What you are asked to do: An exact reproduction of the records is required. Images must be left out.

:: The input ::

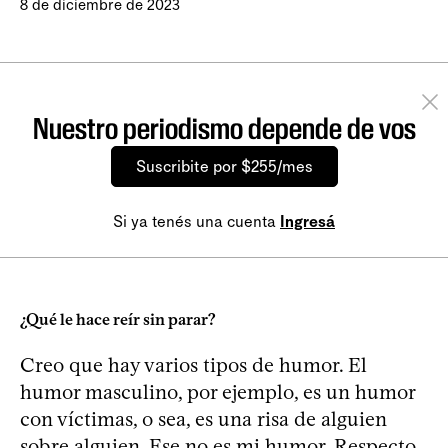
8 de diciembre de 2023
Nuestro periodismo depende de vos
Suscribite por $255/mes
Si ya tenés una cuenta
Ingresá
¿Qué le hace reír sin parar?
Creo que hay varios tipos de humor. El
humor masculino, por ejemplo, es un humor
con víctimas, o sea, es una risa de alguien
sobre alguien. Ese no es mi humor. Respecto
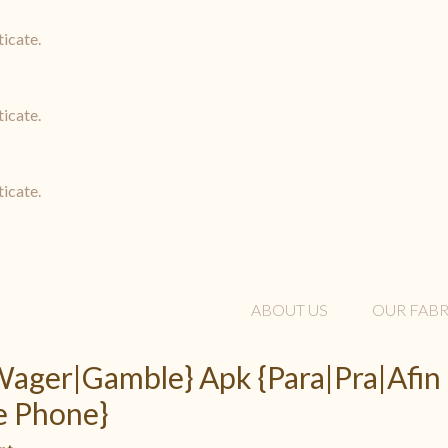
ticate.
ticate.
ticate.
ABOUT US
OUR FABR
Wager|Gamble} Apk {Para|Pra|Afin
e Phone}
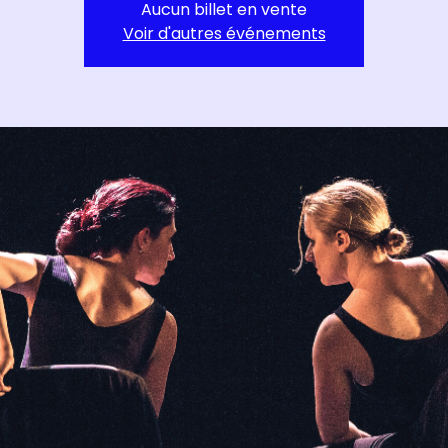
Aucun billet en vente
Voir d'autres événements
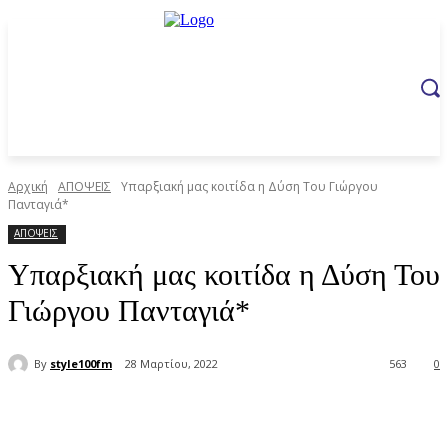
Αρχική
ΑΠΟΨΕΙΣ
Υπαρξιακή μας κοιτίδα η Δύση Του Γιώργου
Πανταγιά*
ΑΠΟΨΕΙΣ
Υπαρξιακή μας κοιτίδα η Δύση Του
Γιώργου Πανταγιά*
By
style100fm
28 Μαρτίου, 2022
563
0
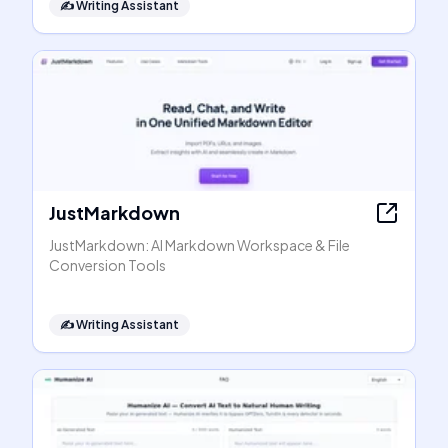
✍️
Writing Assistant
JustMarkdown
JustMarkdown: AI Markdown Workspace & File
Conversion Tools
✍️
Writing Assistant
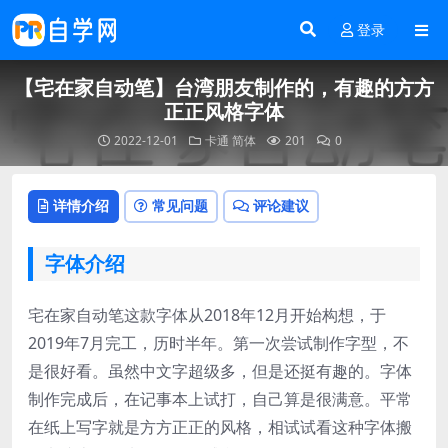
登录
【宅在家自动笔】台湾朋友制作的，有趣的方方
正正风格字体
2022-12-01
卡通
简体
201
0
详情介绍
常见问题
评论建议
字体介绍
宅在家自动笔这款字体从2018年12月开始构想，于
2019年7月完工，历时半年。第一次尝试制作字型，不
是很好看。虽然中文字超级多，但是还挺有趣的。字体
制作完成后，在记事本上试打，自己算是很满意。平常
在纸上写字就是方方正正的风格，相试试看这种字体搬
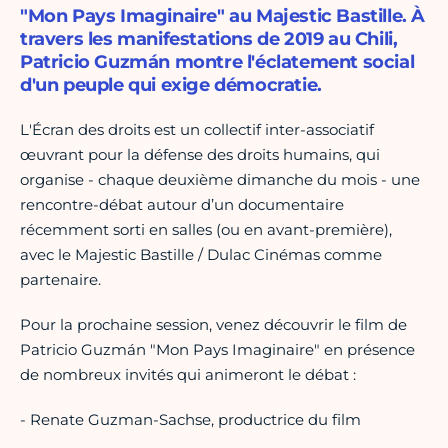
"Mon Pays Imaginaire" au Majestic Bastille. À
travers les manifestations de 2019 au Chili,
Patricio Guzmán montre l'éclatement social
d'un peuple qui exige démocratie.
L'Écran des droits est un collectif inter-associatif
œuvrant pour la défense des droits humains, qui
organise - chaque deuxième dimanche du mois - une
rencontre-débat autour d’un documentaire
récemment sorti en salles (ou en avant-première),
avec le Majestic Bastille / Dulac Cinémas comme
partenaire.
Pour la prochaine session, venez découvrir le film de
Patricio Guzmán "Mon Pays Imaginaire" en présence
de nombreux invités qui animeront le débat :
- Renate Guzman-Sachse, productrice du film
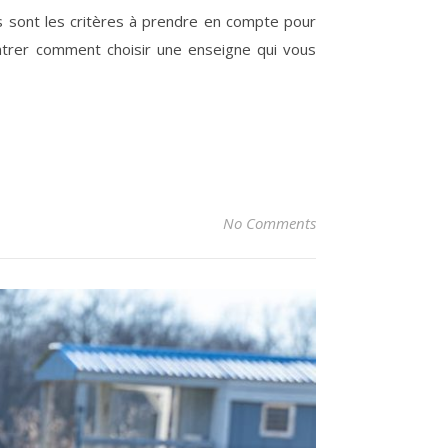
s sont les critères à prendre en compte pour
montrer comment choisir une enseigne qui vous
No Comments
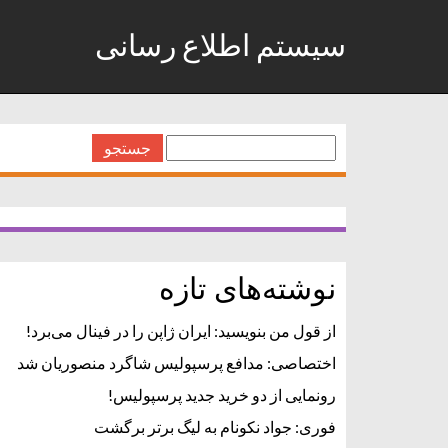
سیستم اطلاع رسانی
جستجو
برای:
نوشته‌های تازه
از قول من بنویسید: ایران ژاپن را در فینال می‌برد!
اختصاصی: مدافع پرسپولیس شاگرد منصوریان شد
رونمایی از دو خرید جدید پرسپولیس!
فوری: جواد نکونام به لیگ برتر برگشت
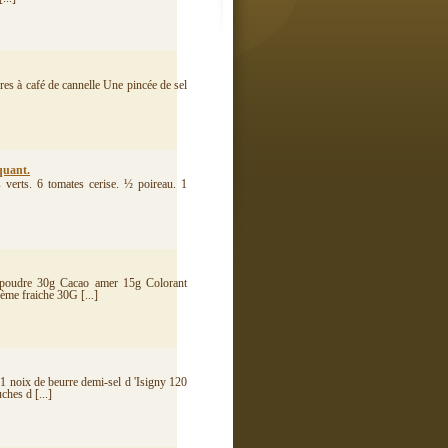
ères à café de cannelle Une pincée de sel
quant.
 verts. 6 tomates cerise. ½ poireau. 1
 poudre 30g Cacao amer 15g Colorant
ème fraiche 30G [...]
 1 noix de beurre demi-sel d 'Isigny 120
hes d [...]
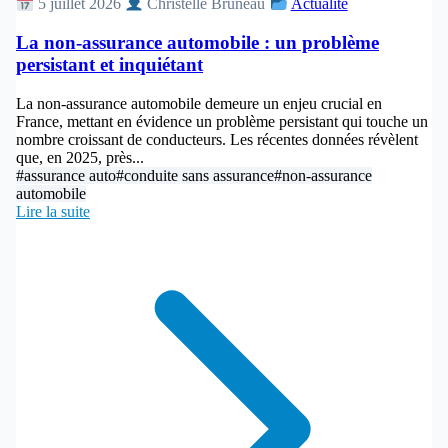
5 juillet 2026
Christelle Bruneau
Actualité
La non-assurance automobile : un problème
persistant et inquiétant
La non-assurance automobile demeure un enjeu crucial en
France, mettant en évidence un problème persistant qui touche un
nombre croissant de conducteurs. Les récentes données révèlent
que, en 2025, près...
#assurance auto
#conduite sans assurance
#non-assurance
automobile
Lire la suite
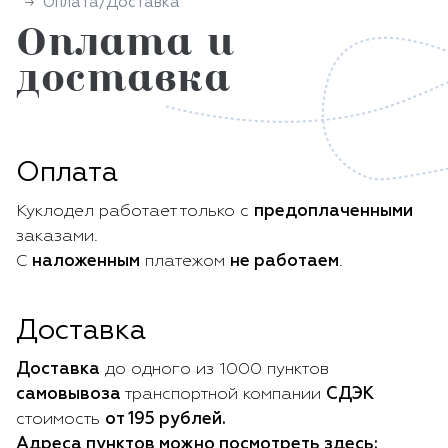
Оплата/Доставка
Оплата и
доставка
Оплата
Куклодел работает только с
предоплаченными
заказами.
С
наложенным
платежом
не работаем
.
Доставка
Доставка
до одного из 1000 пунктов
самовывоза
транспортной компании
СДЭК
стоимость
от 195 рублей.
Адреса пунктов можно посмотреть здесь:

:::

Answer section:
8 de diciembre de 2023
Nuestro periodismo depende de vos
Suscribite por $255/mes
Si ya tenés una cuenta
Ingresá
¿Qué le hace reír sin parar?
Creo que hay varios tipos de humor. El
humor masculino, por ejemplo, es un humor
con víctimas, o sea, es una risa de alguien
sobre alguien. Ese no es mi humor. Respecto
ticate.
ticate.
ticate.
ABOUT US
OUR FABR
Wager|Gamble} Apk {Para|Pra|Afin
e Phone}
Aucun billet en vente
Voir d'autres événements
Αρχική
ΑΠΟΨΕΙΣ
Υπαρξιακή μας κοιτίδα η Δύση Του Γιώργου
Πανταγιά*
ΑΠΟΨΕΙΣ
Υπαρξιακή μας κοιτίδα η Δύση Του
Γιώργου Πανταγιά*
By
style100fm
28 Μαρτίου, 2022
563
0
✍️
Writing Assistant
JustMarkdown
JustMarkdown: AI Markdown Workspace & File
Conversion Tools
✍️
Writing Assistant
登录
【宅在家自动笔】台湾朋友制作的，有趣的方方
正正风格字体
2022-12-01
卡通
简体
201
0
详情介绍
常见问题
评论建议
字体介绍
宅在家自动笔这款字体从2018年12月开始构想，于
2019年7月完工，历时半年。第一次尝试制作字型，不
是很好看。虽然中文字超级多，但是还挺有趣的。字体
制作完成后，在记事本上试打，自己算是很满意。平常
在纸上写字就是方方正正的风格，相试试看这种字体搬
"Mon Pays Imaginaire" au Majestic Bastille. À
travers les manifestations de 2019 au Chili,
Patricio Guzmán montre l'éclatement social
d'un peuple qui exige démocratie.
L'Écran des droits est un collectif inter-associatif
œuvrant pour la défense des droits humains, qui
organise - chaque deuxième dimanche du mois - une
rencontre-débat autour d’un documentaire
récemment sorti en salles (ou en avant-première),
avec le Majestic Bastille / Dulac Cinémas comme
partenaire.
Pour la prochaine session, venez découvrir le film de
Patricio Guzmán "Mon Pays Imaginaire" en présence
de nombreux invités qui animeront le débat :
- Renate Guzman-Sachse, productrice du film
s sont les critères à prendre en compte pour
montrer comment choisir une enseigne qui vous
No Comments
سیستم اطلاع رسانی
جستجو
برای:
نوشته‌های تازه
از قول من بنویسید: ایران ژاپن را در فینال می‌برد!
اختصاصی: مدافع پرسپولیس شاگرد منصوریان شد
رونمایی از دو خرید جدید پرسپولیس!
فوری: جواد نکونام به لیگ برتر برگشت
ères à café de cannelle Une pincée de sel
quant.
 verts. 6 tomates cerise. ½ poireau. 1
 poudre 30g Cacao amer 15g Colorant
ème fraiche 30G [...]
 1 noix de beurre demi-sel d 'Isigny 120
hes d [...]
5 juillet 2026
Christelle Bruneau
Actualité
La non-assurance automobile : un problème
persistant et inquiétant
La non-assurance automobile demeure un enjeu crucial en
France, mettant en évidence un problème persistant qui touche un
nombre croissant de conducteurs. Les récentes données révèlent
que, en 2025, près...
#assurance auto
#conduite sans assurance
#non-assurance
automobile
Lire la suite
Оплата/Доставка
Оплата и
доставка
Оплата
Куклодел работает только с
предоплаченными
заказами.
С
наложенным
платежом
не работаем
.
Доставка
Доставка
до одного из 1000 пунктов
самовывоза
транспортной компании
СДЭК
стоимость
от 195 рублей.
Адреса пунктов можно посмотреть здесь:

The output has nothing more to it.